Filter the entries, keeping every line with the word "used".
==== Information supplied ====
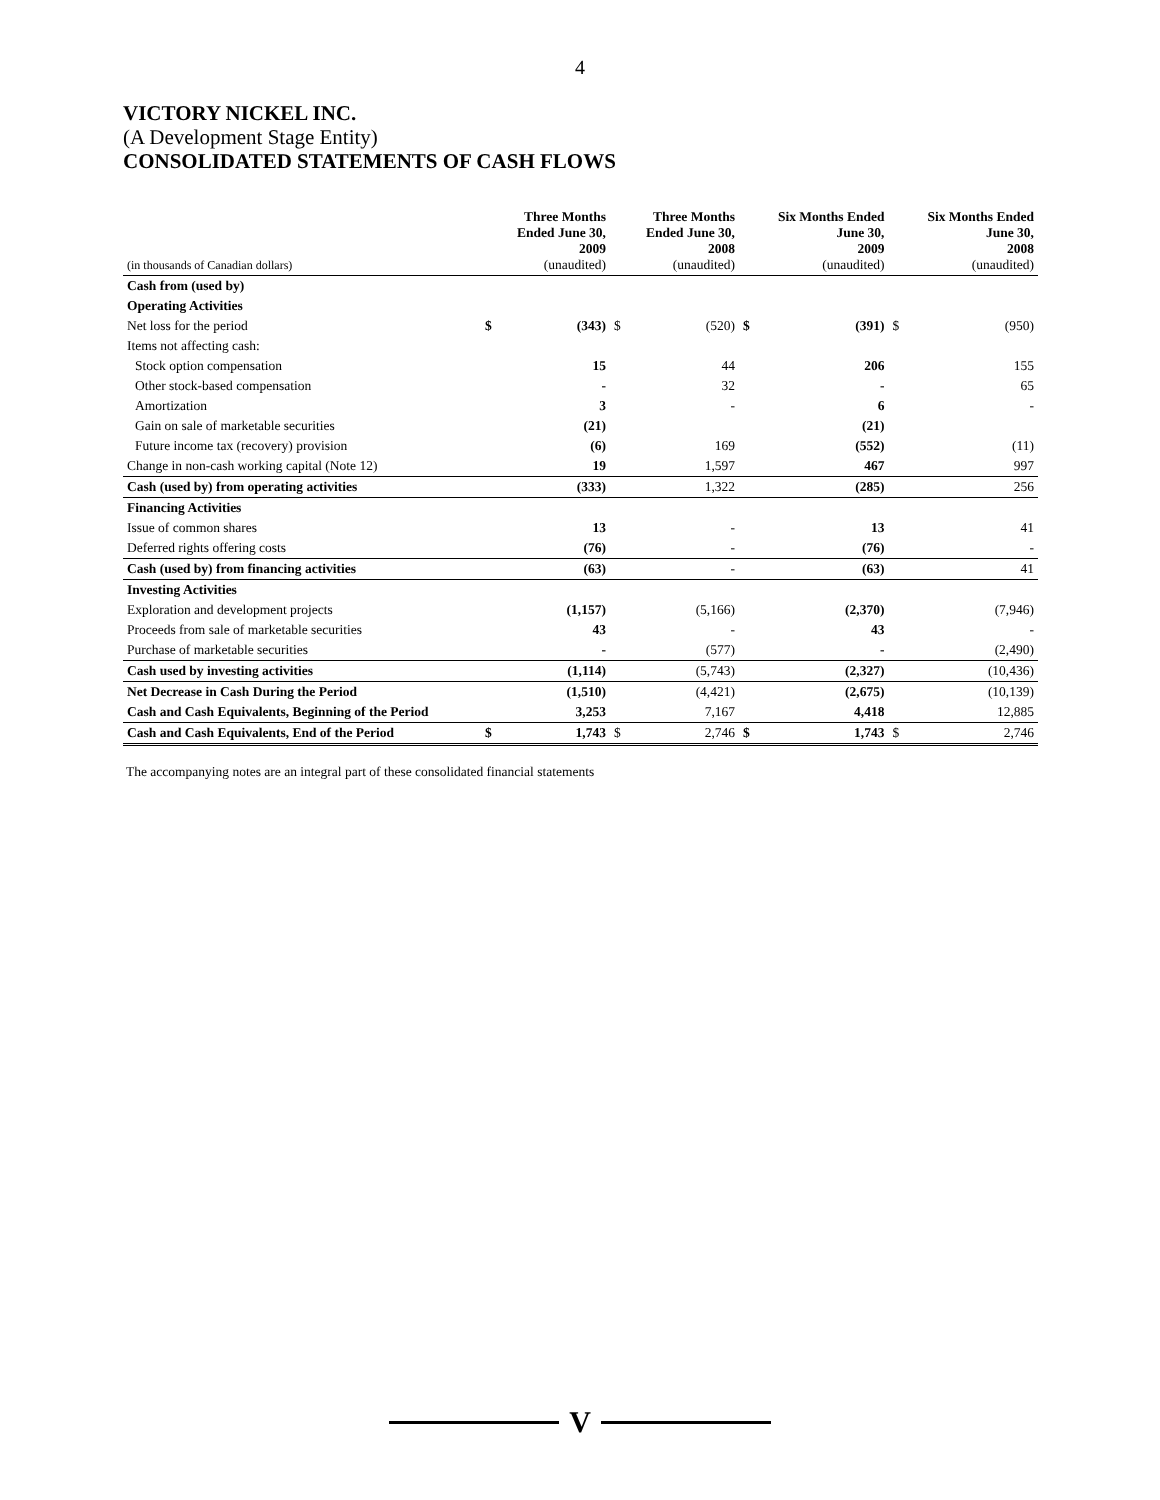4
VICTORY NICKEL INC.
(A Development Stage Entity)
CONSOLIDATED STATEMENTS OF CASH FLOWS
| (in thousands of Canadian dollars) | | Three Months Ended June 30, 2009 (unaudited) | | Three Months Ended June 30, 2008 (unaudited) | | Six Months Ended June 30, 2009 (unaudited) | | Six Months Ended June 30, 2008 (unaudited) |
| --- | --- | --- | --- | --- | --- | --- | --- | --- |
| Cash from (used by) | | | | | | | | |
| Operating Activities | | | | | | | | |
| Net loss for the period | $ | (343) | $ | (520) | $ | (391) | $ | (950) |
| Items not affecting cash: | | | | | | | | |
| Stock option compensation | | 15 | | 44 | | 206 | | 155 |
| Other stock-based compensation | | - | | 32 | | - | | 65 |
| Amortization | | 3 | | - | | 6 | | - |
| Gain on sale of marketable securities | | (21) | | | | (21) | | |
| Future income tax (recovery) provision | | (6) | | 169 | | (552) | | (11) |
| Change in non-cash working capital (Note 12) | | 19 | | 1,597 | | 467 | | 997 |
| Cash (used by) from operating activities | | (333) | | 1,322 | | (285) | | 256 |
| Financing Activities | | | | | | | | |
| Issue of common shares | | 13 | | - | | 13 | | 41 |
| Deferred rights offering costs | | (76) | | - | | (76) | | - |
| Cash (used by) from financing activities | | (63) | | - | | (63) | | 41 |
| Investing Activities | | | | | | | | |
| Exploration and development projects | | (1,157) | | (5,166) | | (2,370) | | (7,946) |
| Proceeds from sale of marketable securities | | 43 | | - | | 43 | | - |
| Purchase of marketable securities | | - | | (577) | | - | | (2,490) |
| Cash used by investing activities | | (1,114) | | (5,743) | | (2,327) | | (10,436) |
| Net Decrease in Cash During the Period | | (1,510) | | (4,421) | | (2,675) | | (10,139) |
| Cash and Cash Equivalents, Beginning of the Period | | 3,253 | | 7,167 | | 4,418 | | 12,885 |
| Cash and Cash Equivalents, End of the Period | $ | 1,743 | $ | 2,746 | $ | 1,743 | $ | 2,746 |
The accompanying notes are an integral part of these consolidated financial statements
V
====
## Answer to this exercise
| Cash from (used by) | | | | | | | | |
| Cash (used by) from operating activities | | (333) | | 1,322 | | (285) | | 256 |
| Cash (used by) from financing activities | | (63) | | - | | (63) | | 41 |
| Cash used by investing activities | | (1,114) | | (5,743) | | (2,327) | | (10,436) |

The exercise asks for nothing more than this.